Please reproduce all of the material below, line for line and without changing a single character.

Start Data provided

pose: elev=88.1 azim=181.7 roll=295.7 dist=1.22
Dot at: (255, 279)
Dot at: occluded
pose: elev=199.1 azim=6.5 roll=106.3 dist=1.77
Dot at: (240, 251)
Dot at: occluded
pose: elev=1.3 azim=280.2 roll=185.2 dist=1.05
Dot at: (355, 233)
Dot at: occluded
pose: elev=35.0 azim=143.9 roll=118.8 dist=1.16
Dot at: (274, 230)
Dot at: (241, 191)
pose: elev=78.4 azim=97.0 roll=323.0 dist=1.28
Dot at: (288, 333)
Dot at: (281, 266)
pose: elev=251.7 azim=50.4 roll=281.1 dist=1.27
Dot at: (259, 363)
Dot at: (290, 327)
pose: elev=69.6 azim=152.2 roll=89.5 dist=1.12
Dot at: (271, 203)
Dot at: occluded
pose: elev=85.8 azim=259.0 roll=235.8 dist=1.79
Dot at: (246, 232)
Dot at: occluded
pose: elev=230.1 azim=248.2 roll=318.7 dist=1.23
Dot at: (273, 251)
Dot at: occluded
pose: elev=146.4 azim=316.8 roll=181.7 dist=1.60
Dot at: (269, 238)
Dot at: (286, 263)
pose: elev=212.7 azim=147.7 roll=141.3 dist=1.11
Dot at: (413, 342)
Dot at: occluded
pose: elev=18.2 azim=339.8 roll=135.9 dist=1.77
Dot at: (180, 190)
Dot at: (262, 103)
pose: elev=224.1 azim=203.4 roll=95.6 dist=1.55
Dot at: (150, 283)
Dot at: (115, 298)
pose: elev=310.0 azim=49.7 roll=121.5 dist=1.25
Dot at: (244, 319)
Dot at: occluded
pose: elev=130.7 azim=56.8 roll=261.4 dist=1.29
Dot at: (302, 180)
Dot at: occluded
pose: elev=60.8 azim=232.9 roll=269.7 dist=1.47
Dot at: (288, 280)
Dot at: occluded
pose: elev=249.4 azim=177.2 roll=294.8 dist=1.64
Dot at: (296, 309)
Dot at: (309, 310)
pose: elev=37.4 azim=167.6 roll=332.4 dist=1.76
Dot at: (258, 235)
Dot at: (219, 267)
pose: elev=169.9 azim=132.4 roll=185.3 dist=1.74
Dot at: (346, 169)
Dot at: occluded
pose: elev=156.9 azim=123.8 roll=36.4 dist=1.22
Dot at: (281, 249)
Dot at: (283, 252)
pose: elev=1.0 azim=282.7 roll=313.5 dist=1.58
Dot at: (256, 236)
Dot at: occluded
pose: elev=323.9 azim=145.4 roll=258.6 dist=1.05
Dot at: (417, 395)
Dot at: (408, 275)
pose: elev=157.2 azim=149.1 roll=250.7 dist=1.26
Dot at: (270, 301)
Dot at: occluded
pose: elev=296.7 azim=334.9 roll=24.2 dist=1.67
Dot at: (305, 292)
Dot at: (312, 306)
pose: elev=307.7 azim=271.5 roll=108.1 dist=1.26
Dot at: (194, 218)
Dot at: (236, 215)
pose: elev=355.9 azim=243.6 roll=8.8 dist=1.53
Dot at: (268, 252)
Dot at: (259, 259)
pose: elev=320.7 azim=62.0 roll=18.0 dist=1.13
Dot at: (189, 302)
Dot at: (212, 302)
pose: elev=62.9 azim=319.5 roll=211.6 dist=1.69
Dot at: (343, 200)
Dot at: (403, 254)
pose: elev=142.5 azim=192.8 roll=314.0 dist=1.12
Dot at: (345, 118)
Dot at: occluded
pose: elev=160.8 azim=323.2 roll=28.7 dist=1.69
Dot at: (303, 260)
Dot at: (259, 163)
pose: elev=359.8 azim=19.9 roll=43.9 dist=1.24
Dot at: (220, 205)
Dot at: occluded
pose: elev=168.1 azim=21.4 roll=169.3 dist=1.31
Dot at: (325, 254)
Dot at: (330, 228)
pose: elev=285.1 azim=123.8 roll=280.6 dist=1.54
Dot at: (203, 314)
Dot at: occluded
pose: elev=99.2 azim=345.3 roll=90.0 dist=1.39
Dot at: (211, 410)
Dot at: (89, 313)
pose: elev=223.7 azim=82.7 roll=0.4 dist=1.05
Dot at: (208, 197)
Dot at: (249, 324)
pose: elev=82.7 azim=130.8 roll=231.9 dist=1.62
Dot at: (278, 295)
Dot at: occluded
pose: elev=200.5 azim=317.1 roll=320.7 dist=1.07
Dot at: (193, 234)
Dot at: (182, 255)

End Data provided

- **Exercise result**
pose: elev=88.1 azim=181.7 roll=295.7 dist=1.22
Dot at: (255, 279)
Dot at: occluded
pose: elev=199.1 azim=6.5 roll=106.3 dist=1.77
Dot at: (240, 251)
Dot at: occluded
pose: elev=1.3 azim=280.2 roll=185.2 dist=1.05
Dot at: (355, 233)
Dot at: occluded
pose: elev=35.0 azim=143.9 roll=118.8 dist=1.16
Dot at: (274, 230)
Dot at: (241, 191)
pose: elev=78.4 azim=97.0 roll=323.0 dist=1.28
Dot at: (288, 333)
Dot at: (281, 266)
pose: elev=251.7 azim=50.4 roll=281.1 dist=1.27
Dot at: (259, 363)
Dot at: (290, 327)
pose: elev=69.6 azim=152.2 roll=89.5 dist=1.12
Dot at: (271, 203)
Dot at: occluded
pose: elev=85.8 azim=259.0 roll=235.8 dist=1.79
Dot at: (246, 232)
Dot at: occluded
pose: elev=230.1 azim=248.2 roll=318.7 dist=1.23
Dot at: (273, 251)
Dot at: occluded
pose: elev=146.4 azim=316.8 roll=181.7 dist=1.60
Dot at: (269, 238)
Dot at: (286, 263)
pose: elev=212.7 azim=147.7 roll=141.3 dist=1.11
Dot at: (413, 342)
Dot at: occluded
pose: elev=18.2 azim=339.8 roll=135.9 dist=1.77
Dot at: (180, 190)
Dot at: (262, 103)
pose: elev=224.1 azim=203.4 roll=95.6 dist=1.55
Dot at: (150, 283)
Dot at: (115, 298)
pose: elev=310.0 azim=49.7 roll=121.5 dist=1.25
Dot at: (244, 319)
Dot at: occluded
pose: elev=130.7 azim=56.8 roll=261.4 dist=1.29
Dot at: (302, 180)
Dot at: occluded
pose: elev=60.8 azim=232.9 roll=269.7 dist=1.47
Dot at: (288, 280)
Dot at: occluded
pose: elev=249.4 azim=177.2 roll=294.8 dist=1.64
Dot at: (296, 309)
Dot at: (309, 310)
pose: elev=37.4 azim=167.6 roll=332.4 dist=1.76
Dot at: (258, 235)
Dot at: (219, 267)
pose: elev=169.9 azim=132.4 roll=185.3 dist=1.74
Dot at: (346, 169)
Dot at: occluded
pose: elev=156.9 azim=123.8 roll=36.4 dist=1.22
Dot at: (281, 249)
Dot at: (283, 252)
pose: elev=1.0 azim=282.7 roll=313.5 dist=1.58
Dot at: (256, 236)
Dot at: occluded
pose: elev=323.9 azim=145.4 roll=258.6 dist=1.05
Dot at: (417, 395)
Dot at: (408, 275)
pose: elev=157.2 azim=149.1 roll=250.7 dist=1.26
Dot at: (270, 301)
Dot at: occluded
pose: elev=296.7 azim=334.9 roll=24.2 dist=1.67
Dot at: (305, 292)
Dot at: (312, 306)
pose: elev=307.7 azim=271.5 roll=108.1 dist=1.26
Dot at: (194, 218)
Dot at: (236, 215)
pose: elev=355.9 azim=243.6 roll=8.8 dist=1.53
Dot at: (268, 252)
Dot at: (259, 259)
pose: elev=320.7 azim=62.0 roll=18.0 dist=1.13
Dot at: (189, 302)
Dot at: (212, 302)
pose: elev=62.9 azim=319.5 roll=211.6 dist=1.69
Dot at: (343, 200)
Dot at: (403, 254)
pose: elev=142.5 azim=192.8 roll=314.0 dist=1.12
Dot at: (345, 118)
Dot at: occluded
pose: elev=160.8 azim=323.2 roll=28.7 dist=1.69
Dot at: (303, 260)
Dot at: (259, 163)
pose: elev=359.8 azim=19.9 roll=43.9 dist=1.24
Dot at: (220, 205)
Dot at: occluded
pose: elev=168.1 azim=21.4 roll=169.3 dist=1.31
Dot at: (325, 254)
Dot at: (330, 228)
pose: elev=285.1 azim=123.8 roll=280.6 dist=1.54
Dot at: (203, 314)
Dot at: occluded
pose: elev=99.2 azim=345.3 roll=90.0 dist=1.39
Dot at: (211, 410)
Dot at: (89, 313)
pose: elev=223.7 azim=82.7 roll=0.4 dist=1.05
Dot at: (208, 197)
Dot at: (249, 324)
pose: elev=82.7 azim=130.8 roll=231.9 dist=1.62
Dot at: (278, 295)
Dot at: occluded
pose: elev=200.5 azim=317.1 roll=320.7 dist=1.07
Dot at: (193, 234)
Dot at: (182, 255)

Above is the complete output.